╔══

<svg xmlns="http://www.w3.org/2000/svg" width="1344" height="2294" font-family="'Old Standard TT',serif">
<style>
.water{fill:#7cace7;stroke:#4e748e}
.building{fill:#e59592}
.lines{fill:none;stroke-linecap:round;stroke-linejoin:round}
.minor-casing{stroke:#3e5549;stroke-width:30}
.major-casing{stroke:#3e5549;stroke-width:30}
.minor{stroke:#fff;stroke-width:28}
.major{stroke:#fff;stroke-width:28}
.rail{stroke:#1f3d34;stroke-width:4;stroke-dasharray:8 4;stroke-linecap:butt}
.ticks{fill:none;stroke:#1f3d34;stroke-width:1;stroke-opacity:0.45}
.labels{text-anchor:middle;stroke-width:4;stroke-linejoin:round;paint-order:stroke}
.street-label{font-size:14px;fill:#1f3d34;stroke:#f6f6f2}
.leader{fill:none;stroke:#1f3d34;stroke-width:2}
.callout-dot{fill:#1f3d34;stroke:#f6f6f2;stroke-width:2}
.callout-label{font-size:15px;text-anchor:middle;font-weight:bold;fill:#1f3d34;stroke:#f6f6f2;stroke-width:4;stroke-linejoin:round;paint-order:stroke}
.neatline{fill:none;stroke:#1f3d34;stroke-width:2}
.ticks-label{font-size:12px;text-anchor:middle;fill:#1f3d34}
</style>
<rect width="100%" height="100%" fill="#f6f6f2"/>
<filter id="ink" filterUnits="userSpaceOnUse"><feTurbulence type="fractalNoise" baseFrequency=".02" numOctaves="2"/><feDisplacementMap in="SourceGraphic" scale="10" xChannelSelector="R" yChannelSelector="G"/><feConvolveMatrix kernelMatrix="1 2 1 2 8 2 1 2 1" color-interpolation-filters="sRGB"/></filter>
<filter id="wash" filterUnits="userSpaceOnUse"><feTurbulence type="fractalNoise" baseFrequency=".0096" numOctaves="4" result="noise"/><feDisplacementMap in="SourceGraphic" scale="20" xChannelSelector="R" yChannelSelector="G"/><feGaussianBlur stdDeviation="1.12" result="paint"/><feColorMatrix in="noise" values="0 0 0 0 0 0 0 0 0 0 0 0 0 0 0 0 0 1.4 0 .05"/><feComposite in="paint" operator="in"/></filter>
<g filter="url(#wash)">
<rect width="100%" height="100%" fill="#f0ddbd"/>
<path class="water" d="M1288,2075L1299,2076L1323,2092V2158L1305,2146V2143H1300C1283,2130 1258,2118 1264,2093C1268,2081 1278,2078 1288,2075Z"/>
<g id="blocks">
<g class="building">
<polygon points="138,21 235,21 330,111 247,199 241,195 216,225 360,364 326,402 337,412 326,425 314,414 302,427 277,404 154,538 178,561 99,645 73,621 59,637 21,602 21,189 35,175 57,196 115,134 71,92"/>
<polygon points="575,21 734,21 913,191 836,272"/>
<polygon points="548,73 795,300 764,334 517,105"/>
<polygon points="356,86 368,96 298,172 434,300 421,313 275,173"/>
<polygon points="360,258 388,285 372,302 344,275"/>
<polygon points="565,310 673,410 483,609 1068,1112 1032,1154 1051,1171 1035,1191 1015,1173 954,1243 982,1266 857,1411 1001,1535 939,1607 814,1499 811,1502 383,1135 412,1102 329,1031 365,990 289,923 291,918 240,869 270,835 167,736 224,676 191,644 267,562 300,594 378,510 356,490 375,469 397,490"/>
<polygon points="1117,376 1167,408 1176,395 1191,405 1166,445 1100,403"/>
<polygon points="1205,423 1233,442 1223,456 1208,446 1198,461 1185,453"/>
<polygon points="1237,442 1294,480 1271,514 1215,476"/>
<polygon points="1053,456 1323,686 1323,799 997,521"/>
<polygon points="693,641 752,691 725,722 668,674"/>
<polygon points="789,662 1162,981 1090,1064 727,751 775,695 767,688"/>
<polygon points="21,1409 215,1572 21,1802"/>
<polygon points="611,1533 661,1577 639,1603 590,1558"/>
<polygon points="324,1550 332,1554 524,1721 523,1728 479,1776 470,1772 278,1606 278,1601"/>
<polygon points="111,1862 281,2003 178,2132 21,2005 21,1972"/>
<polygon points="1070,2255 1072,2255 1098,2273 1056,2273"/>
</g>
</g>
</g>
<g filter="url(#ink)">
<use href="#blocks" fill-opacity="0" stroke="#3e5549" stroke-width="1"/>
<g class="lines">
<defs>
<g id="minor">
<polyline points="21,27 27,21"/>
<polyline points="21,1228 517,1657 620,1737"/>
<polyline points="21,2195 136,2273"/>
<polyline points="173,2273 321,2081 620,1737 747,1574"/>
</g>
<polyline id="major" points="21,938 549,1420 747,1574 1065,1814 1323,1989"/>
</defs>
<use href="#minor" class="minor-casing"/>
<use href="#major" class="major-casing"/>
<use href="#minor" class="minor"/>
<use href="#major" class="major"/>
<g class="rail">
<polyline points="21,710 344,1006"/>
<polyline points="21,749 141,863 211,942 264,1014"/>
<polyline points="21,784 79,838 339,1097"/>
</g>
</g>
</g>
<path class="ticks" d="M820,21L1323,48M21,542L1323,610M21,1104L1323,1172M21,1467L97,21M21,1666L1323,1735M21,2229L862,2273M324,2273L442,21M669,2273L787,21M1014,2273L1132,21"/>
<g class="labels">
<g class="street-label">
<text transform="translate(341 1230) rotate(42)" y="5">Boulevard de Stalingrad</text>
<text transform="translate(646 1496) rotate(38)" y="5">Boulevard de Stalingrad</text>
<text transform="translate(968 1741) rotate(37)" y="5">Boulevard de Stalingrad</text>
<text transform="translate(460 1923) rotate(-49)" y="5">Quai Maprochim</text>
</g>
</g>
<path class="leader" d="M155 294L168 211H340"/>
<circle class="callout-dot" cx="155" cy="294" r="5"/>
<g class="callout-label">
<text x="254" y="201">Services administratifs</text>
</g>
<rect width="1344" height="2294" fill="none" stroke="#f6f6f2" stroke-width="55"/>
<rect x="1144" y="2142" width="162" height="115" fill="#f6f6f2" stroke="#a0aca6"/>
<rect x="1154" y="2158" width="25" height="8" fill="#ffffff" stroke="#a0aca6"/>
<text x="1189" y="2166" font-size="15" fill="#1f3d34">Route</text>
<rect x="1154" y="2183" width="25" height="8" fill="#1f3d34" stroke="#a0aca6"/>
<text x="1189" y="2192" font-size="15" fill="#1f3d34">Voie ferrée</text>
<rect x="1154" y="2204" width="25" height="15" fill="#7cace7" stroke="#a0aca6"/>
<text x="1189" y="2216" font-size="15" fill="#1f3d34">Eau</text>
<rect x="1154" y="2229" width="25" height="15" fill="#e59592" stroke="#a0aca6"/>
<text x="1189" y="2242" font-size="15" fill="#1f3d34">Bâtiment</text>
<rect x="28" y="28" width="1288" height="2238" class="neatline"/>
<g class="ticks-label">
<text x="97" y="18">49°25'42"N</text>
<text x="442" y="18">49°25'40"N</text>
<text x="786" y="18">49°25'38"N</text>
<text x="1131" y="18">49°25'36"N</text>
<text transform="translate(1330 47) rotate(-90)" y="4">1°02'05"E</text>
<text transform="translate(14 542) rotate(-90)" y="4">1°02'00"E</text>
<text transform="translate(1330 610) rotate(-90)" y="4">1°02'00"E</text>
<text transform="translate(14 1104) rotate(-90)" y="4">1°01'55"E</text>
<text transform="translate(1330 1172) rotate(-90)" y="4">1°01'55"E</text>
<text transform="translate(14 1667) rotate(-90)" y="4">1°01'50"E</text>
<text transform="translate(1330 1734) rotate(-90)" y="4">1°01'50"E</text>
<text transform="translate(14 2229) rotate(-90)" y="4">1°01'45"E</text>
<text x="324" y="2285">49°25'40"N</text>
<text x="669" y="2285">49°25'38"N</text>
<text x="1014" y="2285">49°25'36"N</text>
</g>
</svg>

╚══

Copy all lines of the material above where the string "opacity" occurs.

.ticks{fill:none;stroke:#1f3d34;stroke-width:1;stroke-opacity:0.45}
<use href="#blocks" fill-opacity="0" stroke="#3e5549" stroke-width="1"/>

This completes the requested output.